BEGIN

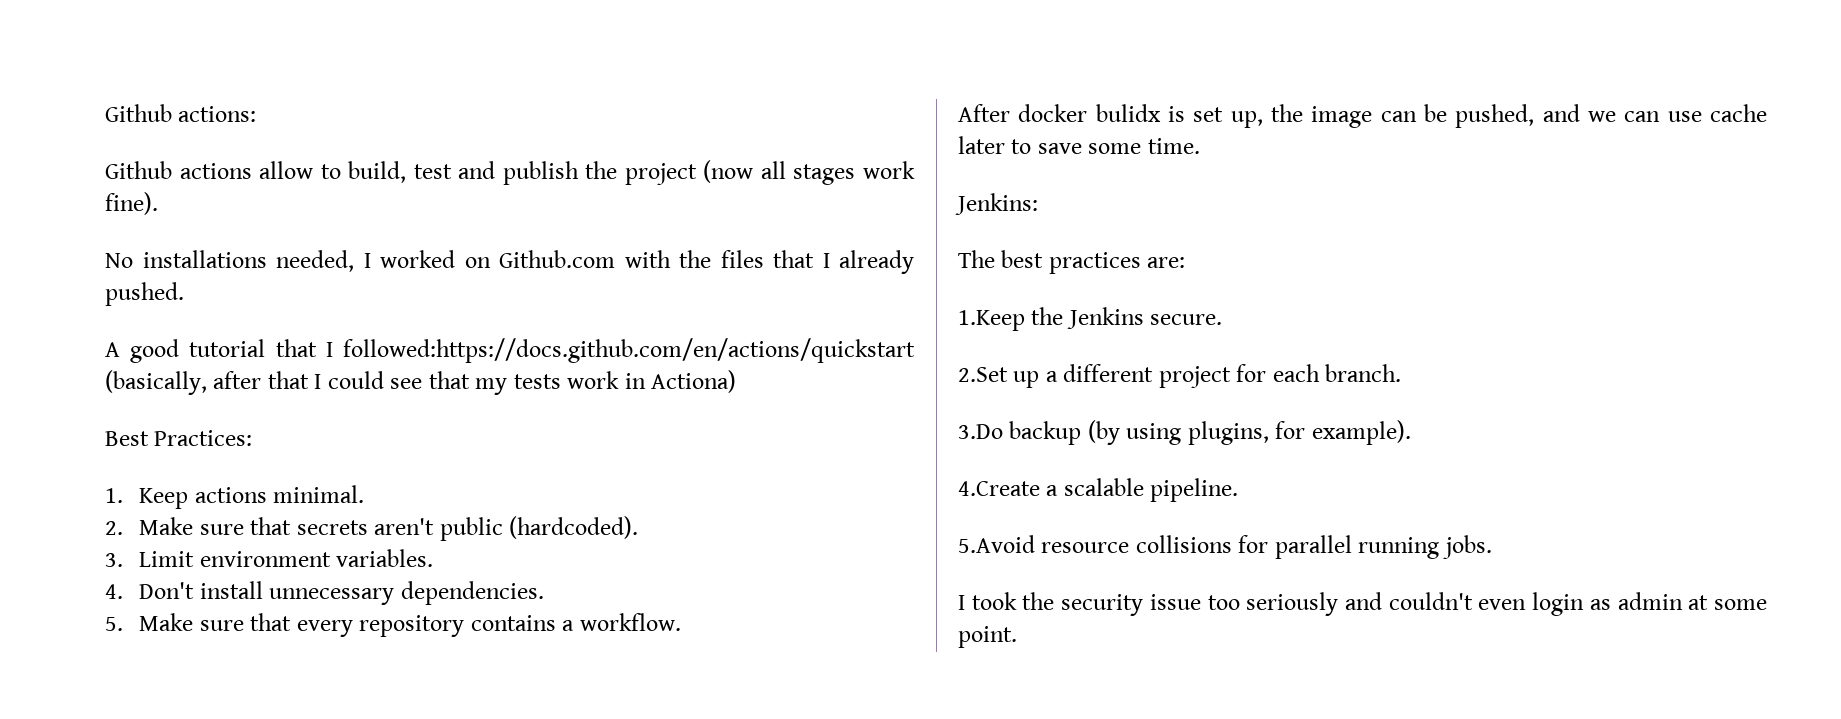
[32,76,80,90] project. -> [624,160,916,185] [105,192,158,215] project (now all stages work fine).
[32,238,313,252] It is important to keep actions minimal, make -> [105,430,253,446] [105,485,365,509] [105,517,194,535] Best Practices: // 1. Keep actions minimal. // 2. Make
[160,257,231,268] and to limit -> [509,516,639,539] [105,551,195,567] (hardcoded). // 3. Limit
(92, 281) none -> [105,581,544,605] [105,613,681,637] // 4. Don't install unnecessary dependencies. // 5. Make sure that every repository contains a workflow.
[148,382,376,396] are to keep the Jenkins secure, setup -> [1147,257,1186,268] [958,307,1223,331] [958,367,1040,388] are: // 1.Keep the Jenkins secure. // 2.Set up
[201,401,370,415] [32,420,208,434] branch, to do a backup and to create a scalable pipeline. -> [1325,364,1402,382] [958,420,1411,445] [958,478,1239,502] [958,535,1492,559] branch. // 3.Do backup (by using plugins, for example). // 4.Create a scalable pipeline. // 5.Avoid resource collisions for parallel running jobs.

END

* [ACTIVITY] Look above for the line that holds "[160,257,231,268] and to", then copy it and each line after it exactly, through the last line of the data.

* [PROBLEM SOLUTION]
[160,257,231,268] and to limit -> [509,516,639,539] [105,551,195,567] (hardcoded). // 3. Limit
(92, 281) none -> [105,581,544,605] [105,613,681,637] // 4. Don't install unnecessary dependencies. // 5. Make sure that every repository contains a workflow.
[148,382,376,396] are to keep the Jenkins secure, setup -> [1147,257,1186,268] [958,307,1223,331] [958,367,1040,388] are: // 1.Keep the Jenkins secure. // 2.Set up
[201,401,370,415] [32,420,208,434] branch, to do a backup and to create a scalable pipeline. -> [1325,364,1402,382] [958,420,1411,445] [958,478,1239,502] [958,535,1492,559] branch. // 3.Do backup (by using plugins, for example). // 4.Create a scalable pipeline. // 5.Avoid resource collisions for parallel running jobs.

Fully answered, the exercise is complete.